#### TEXT SECTION:
:::
[jira] [Updated] (FLINK-11046) ElasticSearch6Connector cause thread blocked when index failed with retry

luoguohao (JIRA) Sun, 02 Dec 2018 18:26:19 -0800


     [ 
https://issues.apache.org/jira/browse/FLINK-11046?page=com.atlassian.jira.plugin.system.issuetabpanels:all-tabpanel
 ]


luoguohao updated FLINK-11046:
------------------------------
    Description: 
When i'm using es6 sink to index into es, bulk process with some exception 
catched, and  i trying to reindex the document with the call 
`indexer.add(action)` in the `ActionRequestFailureHandler.onFailure()` method, 
but things goes incorrect. The call thread stuck there, and with the thread 
dump, i saw the `bulkprocessor` object was locked by other thread. 
{code:java}
public interface ActionRequestFailureHandler extends Serializable {

 void onFailure(ActionRequest action, Throwable failure, int restStatusCode, 
RequestIndexer indexer) throws Throwable;

}
{code}
After i read the code implemented in the `indexer.add(action)`, i find that 
`synchronized` is needed on each add operation.
{code:java}
private synchronized void internalAdd(DocWriteRequest request, @Nullable Object 
payload) {
  ensureOpen();
  bulkRequest.add(request, payload);
  executeIfNeeded();
}
{code}
And, at i also noticed that `bulkprocessor` object would also locked in the 
bulk process thread.
:::
#### EXERCISE:
Can you copy out the entire Flink issue update word for word? These records come from a separate source.

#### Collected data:
:::
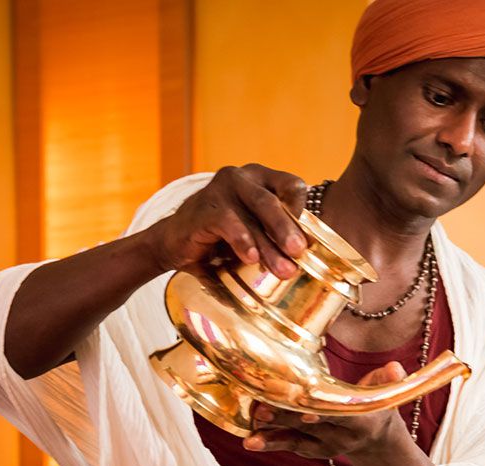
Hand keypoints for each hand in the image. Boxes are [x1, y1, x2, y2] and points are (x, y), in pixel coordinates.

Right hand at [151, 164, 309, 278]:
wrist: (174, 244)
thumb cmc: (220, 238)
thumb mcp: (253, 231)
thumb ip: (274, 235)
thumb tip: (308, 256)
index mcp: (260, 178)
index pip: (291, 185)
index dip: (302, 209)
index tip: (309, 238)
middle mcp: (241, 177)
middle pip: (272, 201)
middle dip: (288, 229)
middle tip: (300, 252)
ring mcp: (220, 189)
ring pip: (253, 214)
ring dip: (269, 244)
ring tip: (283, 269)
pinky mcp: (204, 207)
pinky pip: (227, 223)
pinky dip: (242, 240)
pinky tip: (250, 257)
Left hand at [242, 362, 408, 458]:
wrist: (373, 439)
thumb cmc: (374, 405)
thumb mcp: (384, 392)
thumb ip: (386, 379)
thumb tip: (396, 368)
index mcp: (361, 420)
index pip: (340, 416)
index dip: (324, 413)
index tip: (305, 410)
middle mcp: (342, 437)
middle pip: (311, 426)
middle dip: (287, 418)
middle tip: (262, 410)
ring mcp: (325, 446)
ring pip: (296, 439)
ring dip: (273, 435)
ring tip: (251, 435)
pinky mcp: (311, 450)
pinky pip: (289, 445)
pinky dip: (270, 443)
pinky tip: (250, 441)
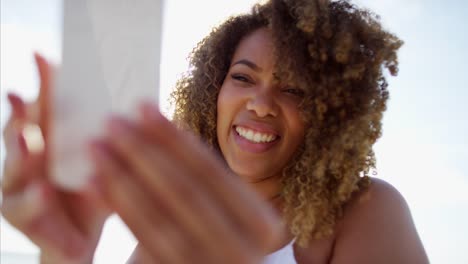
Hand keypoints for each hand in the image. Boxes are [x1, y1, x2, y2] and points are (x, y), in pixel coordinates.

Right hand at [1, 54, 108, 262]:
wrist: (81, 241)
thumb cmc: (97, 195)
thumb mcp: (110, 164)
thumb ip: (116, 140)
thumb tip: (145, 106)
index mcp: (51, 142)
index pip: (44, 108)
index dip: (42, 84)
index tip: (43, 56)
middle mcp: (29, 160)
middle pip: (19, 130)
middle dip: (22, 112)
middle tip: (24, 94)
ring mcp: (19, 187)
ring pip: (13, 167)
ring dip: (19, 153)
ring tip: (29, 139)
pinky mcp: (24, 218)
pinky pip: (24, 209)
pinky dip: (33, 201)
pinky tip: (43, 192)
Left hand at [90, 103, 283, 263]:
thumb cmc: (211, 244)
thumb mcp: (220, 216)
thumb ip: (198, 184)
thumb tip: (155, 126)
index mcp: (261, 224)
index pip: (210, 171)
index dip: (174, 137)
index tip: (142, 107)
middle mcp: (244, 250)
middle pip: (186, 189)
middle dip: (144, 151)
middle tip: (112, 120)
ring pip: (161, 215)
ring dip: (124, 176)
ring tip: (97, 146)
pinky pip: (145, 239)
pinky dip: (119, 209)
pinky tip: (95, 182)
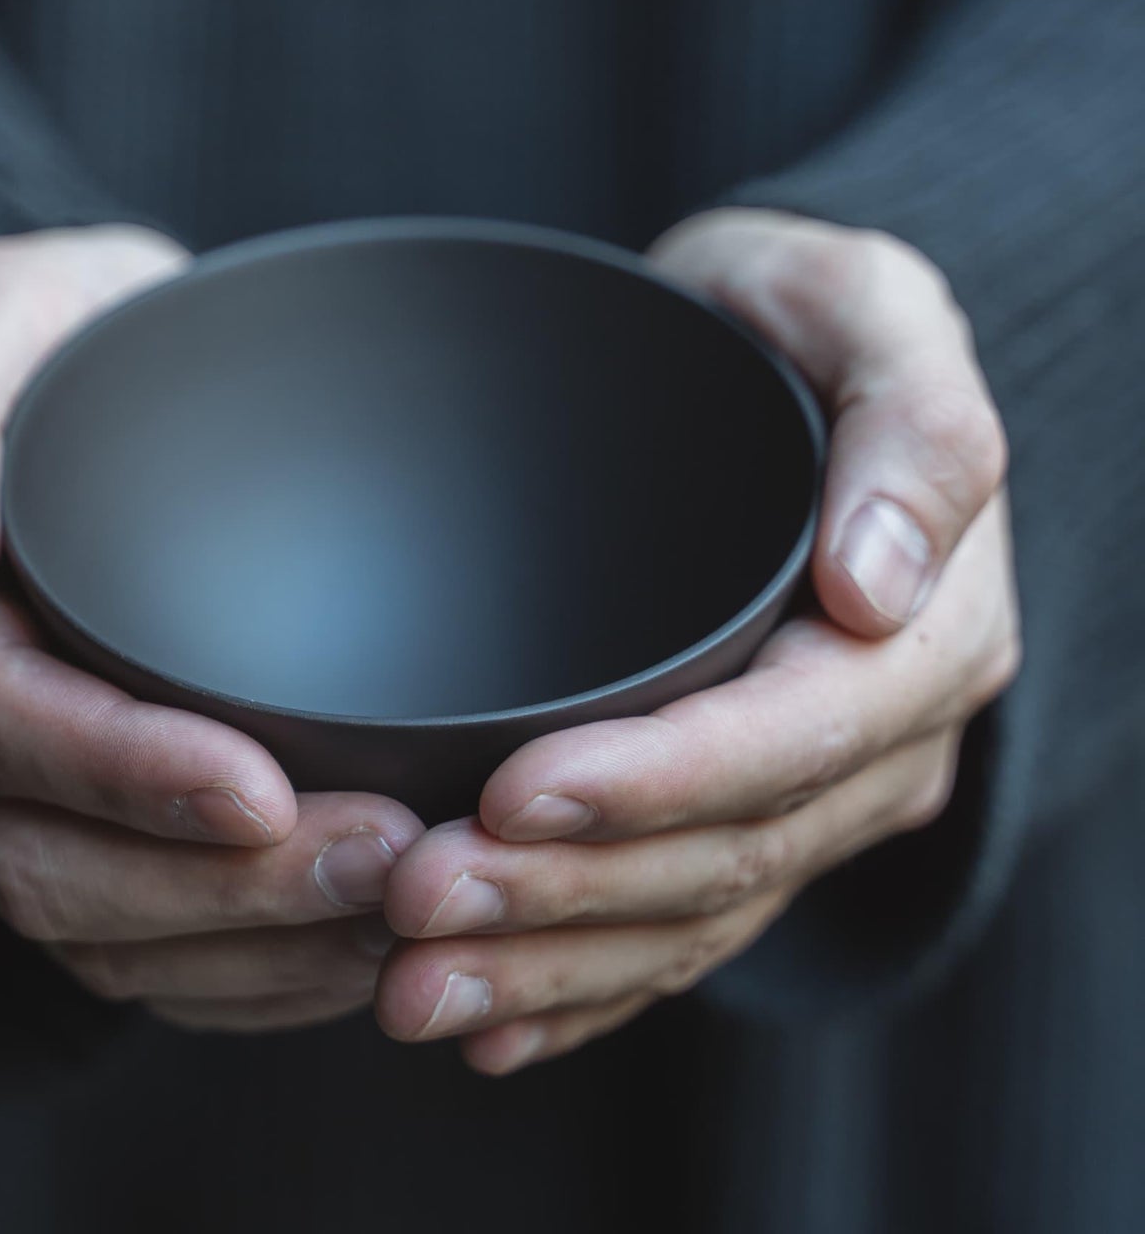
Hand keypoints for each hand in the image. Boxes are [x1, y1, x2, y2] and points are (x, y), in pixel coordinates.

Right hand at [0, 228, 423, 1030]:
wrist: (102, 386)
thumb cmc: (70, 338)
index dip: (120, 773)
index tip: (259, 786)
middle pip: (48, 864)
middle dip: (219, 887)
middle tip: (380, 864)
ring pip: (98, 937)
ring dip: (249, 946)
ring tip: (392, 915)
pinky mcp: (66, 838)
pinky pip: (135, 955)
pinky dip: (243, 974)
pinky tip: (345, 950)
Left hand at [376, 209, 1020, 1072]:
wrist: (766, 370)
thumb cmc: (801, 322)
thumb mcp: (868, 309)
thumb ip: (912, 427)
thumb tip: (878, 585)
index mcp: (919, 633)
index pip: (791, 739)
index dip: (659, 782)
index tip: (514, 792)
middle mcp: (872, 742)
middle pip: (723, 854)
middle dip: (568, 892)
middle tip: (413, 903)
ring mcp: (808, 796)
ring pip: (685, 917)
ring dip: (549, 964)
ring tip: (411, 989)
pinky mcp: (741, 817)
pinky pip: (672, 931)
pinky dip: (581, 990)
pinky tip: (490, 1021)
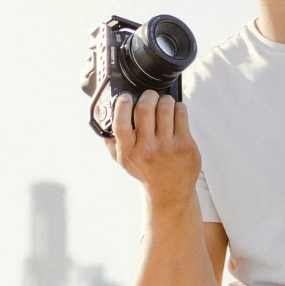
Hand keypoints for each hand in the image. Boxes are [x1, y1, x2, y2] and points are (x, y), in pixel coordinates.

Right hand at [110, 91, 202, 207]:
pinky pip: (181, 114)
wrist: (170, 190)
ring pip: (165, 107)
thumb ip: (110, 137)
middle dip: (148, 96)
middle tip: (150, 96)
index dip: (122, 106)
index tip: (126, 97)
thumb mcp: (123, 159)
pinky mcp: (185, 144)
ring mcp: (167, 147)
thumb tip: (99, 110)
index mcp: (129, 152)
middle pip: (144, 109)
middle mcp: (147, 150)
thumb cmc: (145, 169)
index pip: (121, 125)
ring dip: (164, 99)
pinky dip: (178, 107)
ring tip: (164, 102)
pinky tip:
:::
#### YOUR RESPONSE:
[jira] [Updated] (FLINK-11046) ElasticSearch6Connector cause thread blocked when index failed with retry

luoguohao (JIRA) Sun, 02 Dec 2018 18:26:19 -0800


     [ 
https://issues.apache.org/jira/browse/FLINK-11046?page=com.atlassian.jira.plugin.system.issuetabpanels:all-tabpanel
 ]


luoguohao updated FLINK-11046:
------------------------------
    Description: 
When i'm using es6 sink to index into es, bulk process with some exception 
catched, and  i trying to reindex the document with the call 
`indexer.add(action)` in the `ActionRequestFailureHandler.onFailure()` method, 
but things goes incorrect. The call thread stuck there, and with the thread 
dump, i saw the `bulkprocessor` object was locked by other thread. 
{code:java}
public interface ActionRequestFailureHandler extends Serializable {

 void onFailure(ActionRequest action, Throwable failure, int restStatusCode, 
RequestIndexer indexer) throws Throwable;

}
{code}
After i read the code implemented in the `indexer.add(action)`, i find that 
`synchronized` is needed on each add operation.
{code:java}
private synchronized void internalAdd(DocWriteRequest request, @Nullable Object 
payload) {
  ensureOpen();
  bulkRequest.add(request, payload);
  executeIfNeeded();
}
{code}
And, at i also noticed that `bulkprocessor` object would also locked in the 
bulk process thread.